Par son écriture lumineuse, elle nous dit la vulnérabilité de l'être humain, la
violence de ses sentiments, l'insistance de souvenirs douloureux, leurs traces...
Qui ne s'effacent pas, mais attendent avec patience de pouvoir revenir à la
conscience.
Un bol cassé, un matin, et c'est le déclic pour Simon, psychanalyste fatigué,
installé depuis toujours dans une ville au bord de l'océan : le moment
d'aller ailleurs.
C'est au Japon, dans les îles Yaeyama que Simon part pour « désencombrer
son coeur ». Là, il se laisse accueillir par Daïsuhé et Aikiko ses hôtes
japonais.
Leur délicatesse bienveillante, le respect des silences de chacun, de nouvelles
expériences sensorielles, la mise en mouvement de son corps dans une nature
vivifiante, amènent Simon à « ces moments où l'esprit se déploie. Un mot,
une image, un son nous soustraient de la réalité, ravis du monde. ».
Surgissent alors les souvenirs enfouis que Simon peut recevoir. Et petit à
petit se réconcilier avec lui-même.
Un écriture sensuelle nimbée de poésie, un rythme mélodieux, des métaphores
subtiles soutenant toute la narration :
- l'art du kintsugi qui magnifie la brisure de la porcelaine (cassée) par
un filet d?or, lui redonnant une nouvelle vie.

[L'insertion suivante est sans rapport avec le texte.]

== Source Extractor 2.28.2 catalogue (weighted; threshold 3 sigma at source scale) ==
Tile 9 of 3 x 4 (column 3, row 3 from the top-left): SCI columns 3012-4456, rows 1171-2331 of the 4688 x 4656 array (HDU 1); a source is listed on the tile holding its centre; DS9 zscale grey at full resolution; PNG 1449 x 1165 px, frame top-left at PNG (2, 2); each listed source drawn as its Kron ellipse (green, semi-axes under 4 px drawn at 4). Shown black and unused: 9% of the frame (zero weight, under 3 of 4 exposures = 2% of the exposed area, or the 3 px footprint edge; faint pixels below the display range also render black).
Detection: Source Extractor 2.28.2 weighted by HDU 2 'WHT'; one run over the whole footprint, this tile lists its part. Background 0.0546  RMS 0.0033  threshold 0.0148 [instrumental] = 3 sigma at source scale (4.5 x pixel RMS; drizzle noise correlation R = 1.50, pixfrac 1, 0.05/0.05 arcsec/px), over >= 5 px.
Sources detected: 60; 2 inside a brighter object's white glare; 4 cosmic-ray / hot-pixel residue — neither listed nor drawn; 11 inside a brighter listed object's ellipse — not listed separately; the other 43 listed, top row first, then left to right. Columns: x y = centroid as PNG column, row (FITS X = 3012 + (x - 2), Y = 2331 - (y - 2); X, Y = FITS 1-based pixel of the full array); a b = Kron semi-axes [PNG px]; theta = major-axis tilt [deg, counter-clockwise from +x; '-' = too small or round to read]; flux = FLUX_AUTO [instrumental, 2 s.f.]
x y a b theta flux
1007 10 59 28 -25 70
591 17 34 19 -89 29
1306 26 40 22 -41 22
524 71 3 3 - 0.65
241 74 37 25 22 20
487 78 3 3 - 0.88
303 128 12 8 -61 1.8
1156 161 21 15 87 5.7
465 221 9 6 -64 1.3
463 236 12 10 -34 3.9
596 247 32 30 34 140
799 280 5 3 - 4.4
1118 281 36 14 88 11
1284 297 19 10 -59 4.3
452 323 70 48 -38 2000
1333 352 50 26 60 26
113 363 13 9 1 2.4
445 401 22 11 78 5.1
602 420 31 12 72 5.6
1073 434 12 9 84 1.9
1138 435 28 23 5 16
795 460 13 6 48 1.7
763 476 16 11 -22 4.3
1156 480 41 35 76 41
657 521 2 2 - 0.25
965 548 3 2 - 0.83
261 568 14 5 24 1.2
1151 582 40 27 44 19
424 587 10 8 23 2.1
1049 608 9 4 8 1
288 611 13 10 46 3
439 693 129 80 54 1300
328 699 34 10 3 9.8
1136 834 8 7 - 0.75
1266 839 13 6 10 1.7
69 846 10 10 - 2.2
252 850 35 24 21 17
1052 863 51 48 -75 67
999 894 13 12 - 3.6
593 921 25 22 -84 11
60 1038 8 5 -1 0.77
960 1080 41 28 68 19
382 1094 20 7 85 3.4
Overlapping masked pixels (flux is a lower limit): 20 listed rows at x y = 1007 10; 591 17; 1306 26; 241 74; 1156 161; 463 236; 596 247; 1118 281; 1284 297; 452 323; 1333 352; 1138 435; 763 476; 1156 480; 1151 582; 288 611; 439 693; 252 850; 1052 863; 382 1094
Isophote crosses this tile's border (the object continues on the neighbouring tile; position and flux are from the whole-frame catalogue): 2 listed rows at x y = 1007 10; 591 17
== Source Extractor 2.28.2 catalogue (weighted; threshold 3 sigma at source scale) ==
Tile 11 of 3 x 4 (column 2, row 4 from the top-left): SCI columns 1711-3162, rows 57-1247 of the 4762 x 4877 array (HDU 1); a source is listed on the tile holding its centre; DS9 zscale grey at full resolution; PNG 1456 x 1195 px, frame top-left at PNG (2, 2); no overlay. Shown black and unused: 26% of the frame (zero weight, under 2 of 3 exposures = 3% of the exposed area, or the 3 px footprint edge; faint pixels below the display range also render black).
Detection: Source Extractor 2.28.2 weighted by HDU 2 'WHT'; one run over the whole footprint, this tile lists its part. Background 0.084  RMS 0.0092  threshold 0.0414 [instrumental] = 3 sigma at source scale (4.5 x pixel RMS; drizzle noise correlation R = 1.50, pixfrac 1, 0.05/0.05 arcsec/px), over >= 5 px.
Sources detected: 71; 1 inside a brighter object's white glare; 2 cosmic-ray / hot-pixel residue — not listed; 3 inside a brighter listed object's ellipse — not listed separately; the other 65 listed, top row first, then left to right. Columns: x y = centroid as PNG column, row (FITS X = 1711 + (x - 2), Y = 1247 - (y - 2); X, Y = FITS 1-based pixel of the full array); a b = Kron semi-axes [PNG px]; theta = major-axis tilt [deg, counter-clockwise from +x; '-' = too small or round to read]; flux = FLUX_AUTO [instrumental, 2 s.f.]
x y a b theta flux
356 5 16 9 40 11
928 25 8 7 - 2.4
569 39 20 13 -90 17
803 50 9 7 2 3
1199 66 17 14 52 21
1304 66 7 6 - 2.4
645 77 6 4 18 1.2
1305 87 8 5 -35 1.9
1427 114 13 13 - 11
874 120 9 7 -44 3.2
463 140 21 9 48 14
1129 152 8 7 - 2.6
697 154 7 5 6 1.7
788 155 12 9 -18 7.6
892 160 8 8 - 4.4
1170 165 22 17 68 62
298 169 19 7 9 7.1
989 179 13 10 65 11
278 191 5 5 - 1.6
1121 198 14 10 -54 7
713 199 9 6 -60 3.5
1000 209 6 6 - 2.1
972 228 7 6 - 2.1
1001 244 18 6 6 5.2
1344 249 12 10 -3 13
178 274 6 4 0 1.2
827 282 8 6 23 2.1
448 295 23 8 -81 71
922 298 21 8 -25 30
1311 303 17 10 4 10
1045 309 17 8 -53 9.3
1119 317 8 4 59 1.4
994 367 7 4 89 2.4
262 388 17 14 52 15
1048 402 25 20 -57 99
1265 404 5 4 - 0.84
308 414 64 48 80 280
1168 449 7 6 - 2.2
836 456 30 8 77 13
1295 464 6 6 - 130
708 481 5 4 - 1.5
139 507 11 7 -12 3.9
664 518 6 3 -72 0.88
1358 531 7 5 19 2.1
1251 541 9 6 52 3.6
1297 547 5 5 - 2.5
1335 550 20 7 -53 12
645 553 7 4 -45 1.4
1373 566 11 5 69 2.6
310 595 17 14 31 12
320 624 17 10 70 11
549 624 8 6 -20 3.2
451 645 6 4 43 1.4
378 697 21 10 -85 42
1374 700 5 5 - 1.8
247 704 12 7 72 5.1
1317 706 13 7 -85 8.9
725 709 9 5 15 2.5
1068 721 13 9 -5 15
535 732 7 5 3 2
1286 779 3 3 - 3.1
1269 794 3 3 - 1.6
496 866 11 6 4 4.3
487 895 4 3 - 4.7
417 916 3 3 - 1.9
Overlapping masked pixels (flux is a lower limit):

- le ballet majestueux des raies Manta allant déposer sur le corail tout ce
qui s'est accroché à elles.
- la teinture des étoffes aux poignets avec des pochoirs en pâte de riz qui
cachent pour mieux révéler...
Très beau livre de Jeanne Benameur, que je lis et relis et découvre à chaque nouvelle lecture, « ces moments d'âme » dont parle Simon.